Use flexible XML parsing methods

Understand how to use Smartcats flexible XML parser to set models and customize parsing methods for XML files, including checking settings and setting paths to desired elements.

It's common knowledge that sometimes preset XML parsers do not allow accomplishing the desired outcome like uploading only specific strings and elements for translation or adding IDs and length limits for segments in the CAT Editor. With the Smartcat flexible XML parser, you can set models for each case you have to deal with.

The first thing to do is to check the Settings section in your account then go further to File Formats where you will find the settings.

Secondly, you should set models here to be able to apply them for documents you are planning to upload. Of course, you may set several models that match requirements for this or that project.

Before rushing to set new XML models, it's better to check the XPath syntax since the system will be looking for paths to elements in XML files according to it. Another thing to employ is a test environment that will indeed help to try out whether a model works or need to be adjusted. Be sure that Xpather will do the job.

Setting a custom XML parsing method

The form for setting a model has a few fields, some of them are optional while two are key and therefore mandatory.

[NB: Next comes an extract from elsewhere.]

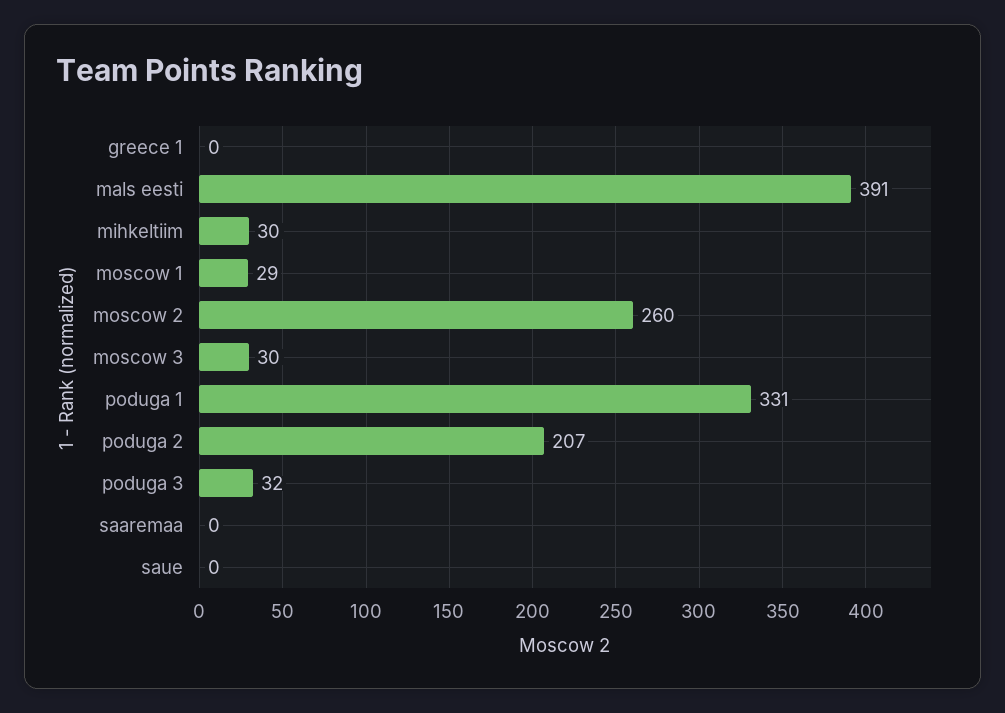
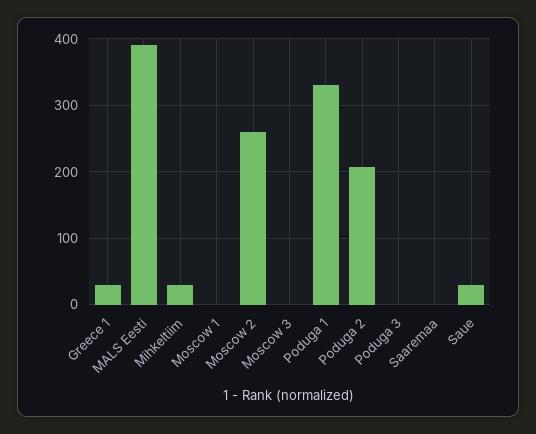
greece 1: 0 -> 30
moscow 1: 29 -> 0
moscow 3: 30 -> 0
poduga 3: 32 -> 0
saue: 0 -> 30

Let's begin with them.

Import setting name: The name of a future parsing method.

Segment-forming elements: This field is used for setting a path to XML elements you want to put in the Editor. You may set several more than one element that the system looks through a whole document.

For example, the path //test-string or /test/test-string display the string Translate me from the XML file below:

<test>
<test-string> Translate me </test-string>
</test>

It's not possible to save a model without filling in, at least these two fields.

Let's move on to the optional fields and checkbox. Besides the core fields, you may set the paths to translatable and untranslatable nodes, string IDs, comments, and length limits. Another available setting is whether you want to protect HTML tags in CDATA sections, which we will cover later.

Translatable text: Segment-forming elements comprise nodes — other elements, their attributes, or text that can be translated. That being said, the setting is relative to segment-forming elements and are searched for within only the elements set there. More than one path could be set as well.

Example:

The XML file has an element test, an attribute attribute-1 , and another element test-string.

<test>
<test-string attribute-1= "Well"> Translate me </test-string>
</test>

Two segments will appear in the Editor: Translate me and Well.

Untranslatable inline elements: It's optional to set a path to an element that you don't want to translate; thus, the element will not get to the Editor. The element's content will be marked as a tag in the Editor. More than one value can be set in this field too.

Basically, the setting makes it possible to not show technical pieces or else that you don't want to translate.

Here is a simple example:

<test>
<test-string>Very important <tag>no</tag> content</test-string>
</test>

String ID: The field allows selecting a unique node that will be used as a segment ID in the Editor. Even though the setting is optional, it's a powerful tool that lets you update a document keeping the segment revisions as well as assignments. Only one node can be specified.

Important: The field value has to be unique for each segment within the file.

In the example below, the path to the attribute ID of the element test-string is used as unique identificator in Smartcat.

<test>
<test-string id= "1">Test</test-string>
</test>

As you may see, the segment has the ID placed at the bottom.

Comments: The field, which you may use for adding comments that will be shown in the Segment comments section in the Editor. It's possible to set more than one comment.

Example:

<test>
<test-string com= "1 comment">Text<comment>2 comment</comment></test-string>
</test>

Segment length limit: Here it's possible to set the path to a node, which should be an integer of the string type. The integer will indicate how many characters are possible to write in a segment. Only one length limit can be set.

In the following example we are going to use these settings:

Segment-forming element: //test-string
Segment length limit: @max

<test>
<test-string max = "10">My text</test-string>
</test>

A linguist who is working on the segment cannot confirm it if the length of translation exceeds the limit.

Protect HTML tags in CDATA sections: Depending on whether the box marked or not, HTML tags will be shown as an editable piece of text of substituted by Smartcat tags. Without protection, tags and the text within will look like this text within will look like this <br>text</br>. If tags are protected, Smartcat tags substitute HTML ones .

It is worth mentioning that for the successful use of the custom XML parser in Smartcat, files must contain repeating elements, each of which, in turn, will be turned into a source segment.